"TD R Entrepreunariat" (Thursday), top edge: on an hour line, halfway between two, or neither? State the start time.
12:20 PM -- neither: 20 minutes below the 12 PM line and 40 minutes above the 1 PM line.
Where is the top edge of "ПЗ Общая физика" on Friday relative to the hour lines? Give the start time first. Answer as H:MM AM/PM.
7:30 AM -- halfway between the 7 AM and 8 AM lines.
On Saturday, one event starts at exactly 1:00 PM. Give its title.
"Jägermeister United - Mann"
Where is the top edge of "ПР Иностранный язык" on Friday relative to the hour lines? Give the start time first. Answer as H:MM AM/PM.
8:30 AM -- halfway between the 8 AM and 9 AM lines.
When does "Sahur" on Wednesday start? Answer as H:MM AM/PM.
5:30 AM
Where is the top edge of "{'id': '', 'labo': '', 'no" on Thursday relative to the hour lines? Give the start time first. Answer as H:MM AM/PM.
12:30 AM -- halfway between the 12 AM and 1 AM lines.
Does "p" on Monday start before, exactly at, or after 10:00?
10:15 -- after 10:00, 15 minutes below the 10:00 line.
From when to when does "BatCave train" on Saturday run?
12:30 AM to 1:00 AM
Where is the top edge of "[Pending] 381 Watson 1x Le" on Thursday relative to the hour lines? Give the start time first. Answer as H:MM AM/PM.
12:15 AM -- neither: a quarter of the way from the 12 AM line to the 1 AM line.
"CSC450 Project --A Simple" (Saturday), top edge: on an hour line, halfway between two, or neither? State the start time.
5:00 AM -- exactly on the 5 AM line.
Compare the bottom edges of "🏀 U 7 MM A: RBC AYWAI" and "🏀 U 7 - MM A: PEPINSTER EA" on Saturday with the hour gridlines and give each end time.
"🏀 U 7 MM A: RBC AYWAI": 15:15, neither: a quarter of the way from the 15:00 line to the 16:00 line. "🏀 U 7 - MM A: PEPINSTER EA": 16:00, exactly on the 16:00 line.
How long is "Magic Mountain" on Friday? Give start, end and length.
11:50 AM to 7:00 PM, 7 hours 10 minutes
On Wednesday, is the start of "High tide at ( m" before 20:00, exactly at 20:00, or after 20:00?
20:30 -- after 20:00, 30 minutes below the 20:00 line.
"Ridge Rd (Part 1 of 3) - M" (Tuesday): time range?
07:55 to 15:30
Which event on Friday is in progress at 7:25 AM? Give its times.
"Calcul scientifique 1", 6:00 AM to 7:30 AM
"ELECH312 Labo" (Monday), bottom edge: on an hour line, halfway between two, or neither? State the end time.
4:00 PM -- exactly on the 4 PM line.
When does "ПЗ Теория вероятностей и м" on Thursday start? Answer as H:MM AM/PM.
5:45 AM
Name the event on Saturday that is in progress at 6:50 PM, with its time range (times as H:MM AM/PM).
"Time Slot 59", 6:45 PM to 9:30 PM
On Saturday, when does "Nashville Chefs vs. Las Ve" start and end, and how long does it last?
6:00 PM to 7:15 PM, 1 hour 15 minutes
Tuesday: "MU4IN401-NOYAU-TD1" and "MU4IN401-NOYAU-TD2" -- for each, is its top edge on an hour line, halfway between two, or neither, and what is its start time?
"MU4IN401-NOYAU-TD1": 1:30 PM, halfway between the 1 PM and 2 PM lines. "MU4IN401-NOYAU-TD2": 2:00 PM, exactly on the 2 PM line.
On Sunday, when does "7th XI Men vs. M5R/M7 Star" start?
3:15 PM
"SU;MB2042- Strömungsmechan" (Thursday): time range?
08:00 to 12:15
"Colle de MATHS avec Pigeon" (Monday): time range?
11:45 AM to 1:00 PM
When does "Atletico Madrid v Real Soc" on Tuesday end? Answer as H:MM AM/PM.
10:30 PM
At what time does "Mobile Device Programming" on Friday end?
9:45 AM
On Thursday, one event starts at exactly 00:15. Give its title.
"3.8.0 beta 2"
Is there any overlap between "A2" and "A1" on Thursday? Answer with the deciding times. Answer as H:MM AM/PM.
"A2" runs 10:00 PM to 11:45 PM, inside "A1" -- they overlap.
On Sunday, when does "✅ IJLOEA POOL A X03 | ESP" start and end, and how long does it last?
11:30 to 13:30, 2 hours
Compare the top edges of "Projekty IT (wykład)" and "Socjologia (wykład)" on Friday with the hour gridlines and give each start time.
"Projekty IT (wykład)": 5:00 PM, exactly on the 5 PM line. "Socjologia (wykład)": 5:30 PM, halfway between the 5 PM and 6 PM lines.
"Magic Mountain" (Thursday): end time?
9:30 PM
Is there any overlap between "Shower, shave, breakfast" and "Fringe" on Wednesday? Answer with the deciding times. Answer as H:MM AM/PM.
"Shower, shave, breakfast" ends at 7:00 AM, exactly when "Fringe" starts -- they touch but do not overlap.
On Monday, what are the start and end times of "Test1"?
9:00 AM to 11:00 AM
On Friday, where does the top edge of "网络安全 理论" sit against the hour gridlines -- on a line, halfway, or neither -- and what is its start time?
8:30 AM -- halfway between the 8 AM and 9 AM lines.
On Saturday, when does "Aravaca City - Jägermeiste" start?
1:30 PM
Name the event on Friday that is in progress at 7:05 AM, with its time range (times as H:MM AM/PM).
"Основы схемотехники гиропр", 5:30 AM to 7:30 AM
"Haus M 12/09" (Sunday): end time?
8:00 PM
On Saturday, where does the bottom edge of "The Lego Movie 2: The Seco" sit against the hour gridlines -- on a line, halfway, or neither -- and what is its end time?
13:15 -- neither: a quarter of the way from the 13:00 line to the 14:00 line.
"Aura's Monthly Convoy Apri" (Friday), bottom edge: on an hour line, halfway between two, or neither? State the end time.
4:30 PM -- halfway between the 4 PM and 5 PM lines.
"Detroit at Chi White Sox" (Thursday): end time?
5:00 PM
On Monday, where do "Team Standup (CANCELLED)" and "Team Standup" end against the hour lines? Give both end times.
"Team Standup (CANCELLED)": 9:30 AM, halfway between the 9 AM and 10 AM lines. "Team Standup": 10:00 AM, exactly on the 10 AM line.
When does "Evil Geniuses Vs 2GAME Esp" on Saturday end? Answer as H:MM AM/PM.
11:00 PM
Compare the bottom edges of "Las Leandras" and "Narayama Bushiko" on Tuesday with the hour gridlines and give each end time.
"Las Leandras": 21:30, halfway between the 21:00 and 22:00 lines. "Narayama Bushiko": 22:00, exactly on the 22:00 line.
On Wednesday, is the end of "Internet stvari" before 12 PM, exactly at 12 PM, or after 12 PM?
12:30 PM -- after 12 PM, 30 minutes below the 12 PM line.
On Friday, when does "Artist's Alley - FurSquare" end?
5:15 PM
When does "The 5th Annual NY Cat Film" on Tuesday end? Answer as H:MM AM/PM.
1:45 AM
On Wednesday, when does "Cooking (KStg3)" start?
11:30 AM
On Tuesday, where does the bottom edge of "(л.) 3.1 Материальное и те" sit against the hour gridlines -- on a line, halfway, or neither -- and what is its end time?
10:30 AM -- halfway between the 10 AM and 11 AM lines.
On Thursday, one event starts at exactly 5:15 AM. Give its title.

□ □ □ □ □ □ □

■ **Your goal**
Which lines of the listing above contain the word "Compare", matching case exactly? Pull out each of those lines in full.

■ **Output of the task**
Compare the bottom edges of "🏀 U 7 MM A: RBC AYWAI" and "🏀 U 7 - MM A: PEPINSTER EA" on Saturday with the hour gridlines and give each end time.
Compare the top edges of "Projekty IT (wykład)" and "Socjologia (wykład)" on Friday with the hour gridlines and give each start time.
Compare the bottom edges of "Las Leandras" and "Narayama Bushiko" on Tuesday with the hour gridlines and give each end time.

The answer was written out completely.